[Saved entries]
= Beginning of Section =
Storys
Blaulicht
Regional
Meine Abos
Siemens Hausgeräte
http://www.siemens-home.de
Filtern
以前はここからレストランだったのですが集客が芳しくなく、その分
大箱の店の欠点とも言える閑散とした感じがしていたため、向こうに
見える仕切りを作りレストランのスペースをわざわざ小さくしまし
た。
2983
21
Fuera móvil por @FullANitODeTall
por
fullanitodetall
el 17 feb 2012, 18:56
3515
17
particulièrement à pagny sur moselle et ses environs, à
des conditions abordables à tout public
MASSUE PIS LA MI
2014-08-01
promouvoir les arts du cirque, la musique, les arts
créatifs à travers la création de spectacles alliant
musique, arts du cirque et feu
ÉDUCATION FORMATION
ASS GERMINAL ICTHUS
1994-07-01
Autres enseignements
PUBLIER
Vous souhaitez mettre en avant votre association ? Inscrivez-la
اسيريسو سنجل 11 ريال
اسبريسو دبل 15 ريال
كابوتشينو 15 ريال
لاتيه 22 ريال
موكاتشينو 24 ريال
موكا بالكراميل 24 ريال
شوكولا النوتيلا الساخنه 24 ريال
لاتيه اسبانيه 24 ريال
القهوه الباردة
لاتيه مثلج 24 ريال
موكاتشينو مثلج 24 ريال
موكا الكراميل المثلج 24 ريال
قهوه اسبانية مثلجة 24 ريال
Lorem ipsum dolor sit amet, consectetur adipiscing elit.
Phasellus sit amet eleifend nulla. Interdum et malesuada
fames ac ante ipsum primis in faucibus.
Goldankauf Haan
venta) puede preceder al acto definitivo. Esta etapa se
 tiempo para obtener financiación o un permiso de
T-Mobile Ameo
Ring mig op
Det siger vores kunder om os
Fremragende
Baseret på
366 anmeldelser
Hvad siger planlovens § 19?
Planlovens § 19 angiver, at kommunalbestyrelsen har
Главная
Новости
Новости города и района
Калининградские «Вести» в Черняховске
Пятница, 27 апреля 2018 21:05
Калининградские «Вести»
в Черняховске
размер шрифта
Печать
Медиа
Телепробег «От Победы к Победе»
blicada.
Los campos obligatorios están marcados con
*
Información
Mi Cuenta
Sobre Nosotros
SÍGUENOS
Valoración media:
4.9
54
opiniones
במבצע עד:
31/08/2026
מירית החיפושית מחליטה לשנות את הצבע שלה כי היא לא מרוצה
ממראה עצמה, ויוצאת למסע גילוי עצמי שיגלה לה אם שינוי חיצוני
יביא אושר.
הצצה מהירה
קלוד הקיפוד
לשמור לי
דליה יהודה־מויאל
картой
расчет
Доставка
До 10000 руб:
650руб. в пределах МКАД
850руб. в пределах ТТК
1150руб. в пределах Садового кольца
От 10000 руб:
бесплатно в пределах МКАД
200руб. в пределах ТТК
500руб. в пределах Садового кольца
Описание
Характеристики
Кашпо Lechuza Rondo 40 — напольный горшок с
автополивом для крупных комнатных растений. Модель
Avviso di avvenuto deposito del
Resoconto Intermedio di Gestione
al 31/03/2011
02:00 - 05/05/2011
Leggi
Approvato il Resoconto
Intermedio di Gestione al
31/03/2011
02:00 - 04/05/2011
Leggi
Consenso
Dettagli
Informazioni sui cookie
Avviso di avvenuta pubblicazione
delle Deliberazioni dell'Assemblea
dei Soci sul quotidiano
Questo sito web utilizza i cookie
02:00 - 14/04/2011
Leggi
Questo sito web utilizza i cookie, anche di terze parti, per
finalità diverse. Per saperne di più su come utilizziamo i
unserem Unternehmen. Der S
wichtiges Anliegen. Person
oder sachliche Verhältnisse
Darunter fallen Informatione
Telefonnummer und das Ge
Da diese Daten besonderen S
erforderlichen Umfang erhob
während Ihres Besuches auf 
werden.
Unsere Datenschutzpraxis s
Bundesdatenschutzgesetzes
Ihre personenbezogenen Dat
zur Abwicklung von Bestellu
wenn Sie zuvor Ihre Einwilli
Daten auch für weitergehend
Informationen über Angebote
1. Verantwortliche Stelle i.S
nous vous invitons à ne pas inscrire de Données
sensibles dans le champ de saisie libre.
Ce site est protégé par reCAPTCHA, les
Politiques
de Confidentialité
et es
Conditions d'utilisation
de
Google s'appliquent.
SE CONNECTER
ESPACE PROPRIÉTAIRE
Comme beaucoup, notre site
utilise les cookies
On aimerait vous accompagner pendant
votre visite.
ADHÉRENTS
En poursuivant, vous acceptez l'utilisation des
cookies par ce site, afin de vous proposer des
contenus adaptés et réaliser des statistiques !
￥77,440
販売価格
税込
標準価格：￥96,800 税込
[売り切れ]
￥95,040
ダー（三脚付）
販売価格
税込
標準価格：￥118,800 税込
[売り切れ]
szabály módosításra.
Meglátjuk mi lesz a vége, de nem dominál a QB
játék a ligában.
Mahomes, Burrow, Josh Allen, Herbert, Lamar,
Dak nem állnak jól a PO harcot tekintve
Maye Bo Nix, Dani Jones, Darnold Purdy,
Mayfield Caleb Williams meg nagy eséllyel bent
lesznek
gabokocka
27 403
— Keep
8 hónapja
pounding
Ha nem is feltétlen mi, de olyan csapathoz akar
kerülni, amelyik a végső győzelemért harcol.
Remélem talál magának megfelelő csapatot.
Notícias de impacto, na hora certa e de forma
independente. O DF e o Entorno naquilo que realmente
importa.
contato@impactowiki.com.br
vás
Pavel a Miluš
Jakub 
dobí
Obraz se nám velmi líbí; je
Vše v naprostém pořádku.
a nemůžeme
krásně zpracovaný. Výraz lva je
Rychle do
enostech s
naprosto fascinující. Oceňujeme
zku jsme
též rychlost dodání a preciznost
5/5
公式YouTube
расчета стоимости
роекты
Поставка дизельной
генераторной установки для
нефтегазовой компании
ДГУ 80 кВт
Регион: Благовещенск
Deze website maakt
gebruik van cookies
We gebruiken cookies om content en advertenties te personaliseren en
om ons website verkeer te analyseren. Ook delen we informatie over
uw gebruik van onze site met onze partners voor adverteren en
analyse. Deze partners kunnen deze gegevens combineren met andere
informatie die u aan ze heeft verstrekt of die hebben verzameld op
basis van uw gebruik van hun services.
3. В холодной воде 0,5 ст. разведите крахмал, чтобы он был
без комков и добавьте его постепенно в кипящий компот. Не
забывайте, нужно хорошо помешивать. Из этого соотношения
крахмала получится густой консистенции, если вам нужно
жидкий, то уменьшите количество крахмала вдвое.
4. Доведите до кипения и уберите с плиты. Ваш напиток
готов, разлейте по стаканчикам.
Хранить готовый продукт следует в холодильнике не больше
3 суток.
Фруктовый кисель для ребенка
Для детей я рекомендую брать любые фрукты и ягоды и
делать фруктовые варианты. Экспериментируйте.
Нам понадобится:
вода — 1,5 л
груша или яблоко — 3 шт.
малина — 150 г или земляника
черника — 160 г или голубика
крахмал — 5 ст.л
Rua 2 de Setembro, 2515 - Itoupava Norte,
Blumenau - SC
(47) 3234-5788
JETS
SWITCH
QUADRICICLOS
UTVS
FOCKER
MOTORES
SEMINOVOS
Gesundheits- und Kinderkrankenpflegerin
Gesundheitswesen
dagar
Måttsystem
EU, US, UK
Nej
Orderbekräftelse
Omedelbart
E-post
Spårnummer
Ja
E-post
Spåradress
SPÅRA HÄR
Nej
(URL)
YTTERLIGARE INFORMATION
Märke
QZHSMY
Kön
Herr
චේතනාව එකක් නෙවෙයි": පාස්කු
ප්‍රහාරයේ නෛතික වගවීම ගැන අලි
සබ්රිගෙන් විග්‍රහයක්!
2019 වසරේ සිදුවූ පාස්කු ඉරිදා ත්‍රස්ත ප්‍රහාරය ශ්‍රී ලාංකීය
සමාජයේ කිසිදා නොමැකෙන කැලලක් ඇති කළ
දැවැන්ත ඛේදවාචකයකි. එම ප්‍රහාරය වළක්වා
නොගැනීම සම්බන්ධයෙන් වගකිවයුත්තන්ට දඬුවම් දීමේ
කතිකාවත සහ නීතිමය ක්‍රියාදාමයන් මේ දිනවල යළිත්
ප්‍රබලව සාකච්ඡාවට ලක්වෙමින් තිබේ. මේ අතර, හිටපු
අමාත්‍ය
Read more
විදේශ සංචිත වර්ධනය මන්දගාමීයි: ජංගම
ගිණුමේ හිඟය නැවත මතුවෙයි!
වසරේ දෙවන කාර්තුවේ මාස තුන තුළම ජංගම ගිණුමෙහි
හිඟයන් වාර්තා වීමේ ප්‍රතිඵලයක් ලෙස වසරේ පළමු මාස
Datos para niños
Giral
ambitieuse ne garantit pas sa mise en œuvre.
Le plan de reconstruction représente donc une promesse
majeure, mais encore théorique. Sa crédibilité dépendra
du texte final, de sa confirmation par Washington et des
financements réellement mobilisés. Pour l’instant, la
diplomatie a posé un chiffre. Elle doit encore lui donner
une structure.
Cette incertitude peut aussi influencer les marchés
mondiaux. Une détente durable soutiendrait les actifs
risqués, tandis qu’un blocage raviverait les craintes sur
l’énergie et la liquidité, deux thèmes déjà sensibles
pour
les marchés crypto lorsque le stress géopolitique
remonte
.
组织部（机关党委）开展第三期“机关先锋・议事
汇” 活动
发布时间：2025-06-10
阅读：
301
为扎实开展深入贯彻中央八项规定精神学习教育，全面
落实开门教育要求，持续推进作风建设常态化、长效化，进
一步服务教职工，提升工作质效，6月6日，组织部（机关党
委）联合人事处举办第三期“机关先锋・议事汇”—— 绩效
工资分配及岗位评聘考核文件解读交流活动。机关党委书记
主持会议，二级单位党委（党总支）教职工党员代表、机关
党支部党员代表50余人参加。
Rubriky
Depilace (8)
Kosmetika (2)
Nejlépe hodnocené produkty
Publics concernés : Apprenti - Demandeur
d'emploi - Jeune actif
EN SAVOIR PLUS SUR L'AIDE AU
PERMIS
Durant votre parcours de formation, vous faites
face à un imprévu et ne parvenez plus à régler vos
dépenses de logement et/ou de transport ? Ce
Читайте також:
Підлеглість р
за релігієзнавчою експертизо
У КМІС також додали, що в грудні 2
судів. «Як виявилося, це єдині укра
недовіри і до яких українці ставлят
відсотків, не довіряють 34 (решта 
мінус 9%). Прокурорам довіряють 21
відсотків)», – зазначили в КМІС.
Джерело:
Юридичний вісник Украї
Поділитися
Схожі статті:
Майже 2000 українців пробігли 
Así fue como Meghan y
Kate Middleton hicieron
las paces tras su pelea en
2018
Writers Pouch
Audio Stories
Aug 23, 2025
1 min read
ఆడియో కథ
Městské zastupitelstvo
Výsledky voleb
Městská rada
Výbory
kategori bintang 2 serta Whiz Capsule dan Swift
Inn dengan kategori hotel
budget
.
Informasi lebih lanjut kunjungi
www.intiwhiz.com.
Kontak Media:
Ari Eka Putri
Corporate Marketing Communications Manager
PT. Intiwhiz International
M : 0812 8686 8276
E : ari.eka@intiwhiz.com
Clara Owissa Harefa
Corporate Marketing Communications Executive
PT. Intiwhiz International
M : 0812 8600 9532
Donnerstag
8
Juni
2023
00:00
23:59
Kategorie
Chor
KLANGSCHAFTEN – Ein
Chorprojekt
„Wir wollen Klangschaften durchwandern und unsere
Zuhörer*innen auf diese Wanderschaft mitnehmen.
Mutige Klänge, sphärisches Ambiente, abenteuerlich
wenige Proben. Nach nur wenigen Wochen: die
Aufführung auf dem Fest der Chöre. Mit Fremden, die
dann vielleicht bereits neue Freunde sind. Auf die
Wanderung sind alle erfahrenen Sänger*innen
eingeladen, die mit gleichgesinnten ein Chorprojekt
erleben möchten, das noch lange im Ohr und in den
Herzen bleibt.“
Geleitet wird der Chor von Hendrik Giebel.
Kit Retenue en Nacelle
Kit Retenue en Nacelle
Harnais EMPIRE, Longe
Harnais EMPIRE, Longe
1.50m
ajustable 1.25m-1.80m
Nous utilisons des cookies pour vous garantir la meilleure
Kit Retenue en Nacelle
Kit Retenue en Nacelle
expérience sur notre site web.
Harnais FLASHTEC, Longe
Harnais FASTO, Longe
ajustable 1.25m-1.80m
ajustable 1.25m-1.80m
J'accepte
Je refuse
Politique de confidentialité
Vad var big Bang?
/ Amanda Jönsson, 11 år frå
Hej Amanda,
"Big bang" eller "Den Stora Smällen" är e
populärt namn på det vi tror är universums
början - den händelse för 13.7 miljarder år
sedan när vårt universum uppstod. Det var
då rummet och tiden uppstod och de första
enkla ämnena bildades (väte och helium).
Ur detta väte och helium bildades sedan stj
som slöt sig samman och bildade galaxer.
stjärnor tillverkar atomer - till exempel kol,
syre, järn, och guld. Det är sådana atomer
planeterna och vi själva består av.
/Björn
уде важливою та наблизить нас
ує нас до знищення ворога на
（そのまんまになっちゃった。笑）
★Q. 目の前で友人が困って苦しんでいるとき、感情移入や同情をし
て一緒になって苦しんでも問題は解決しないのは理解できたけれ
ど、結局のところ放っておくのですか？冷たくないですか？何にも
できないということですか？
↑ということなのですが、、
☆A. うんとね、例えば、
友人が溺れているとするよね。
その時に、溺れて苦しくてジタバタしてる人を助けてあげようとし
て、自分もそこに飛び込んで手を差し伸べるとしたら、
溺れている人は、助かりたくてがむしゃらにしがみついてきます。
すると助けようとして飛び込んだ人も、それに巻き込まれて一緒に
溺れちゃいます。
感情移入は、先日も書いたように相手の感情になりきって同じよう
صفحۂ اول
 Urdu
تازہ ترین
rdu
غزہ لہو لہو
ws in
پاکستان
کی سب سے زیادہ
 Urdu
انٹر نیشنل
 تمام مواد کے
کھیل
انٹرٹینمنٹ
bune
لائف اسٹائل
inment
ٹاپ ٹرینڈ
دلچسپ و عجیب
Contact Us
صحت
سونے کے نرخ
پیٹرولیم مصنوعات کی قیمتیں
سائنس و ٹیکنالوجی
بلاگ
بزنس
= End of Section =
• [Task statement] Repeat, exactly as they stand above, the lines from the line with "též rychlost dodání a preciznost" to the line with "om ons website", both lines included.

• [Your solution]
též rychlost dodání a preciznost
5/5
公式YouTube
расчета стоимости
роекты
Поставка дизельной
генераторной установки для
нефтегазовой компании
ДГУ 80 кВт
Регион: Благовещенск
Deze website maakt
gebruik van cookies
We gebruiken cookies om content en advertenties te personaliseren en
om ons website verkeer te analyseren. Ook delen we informatie over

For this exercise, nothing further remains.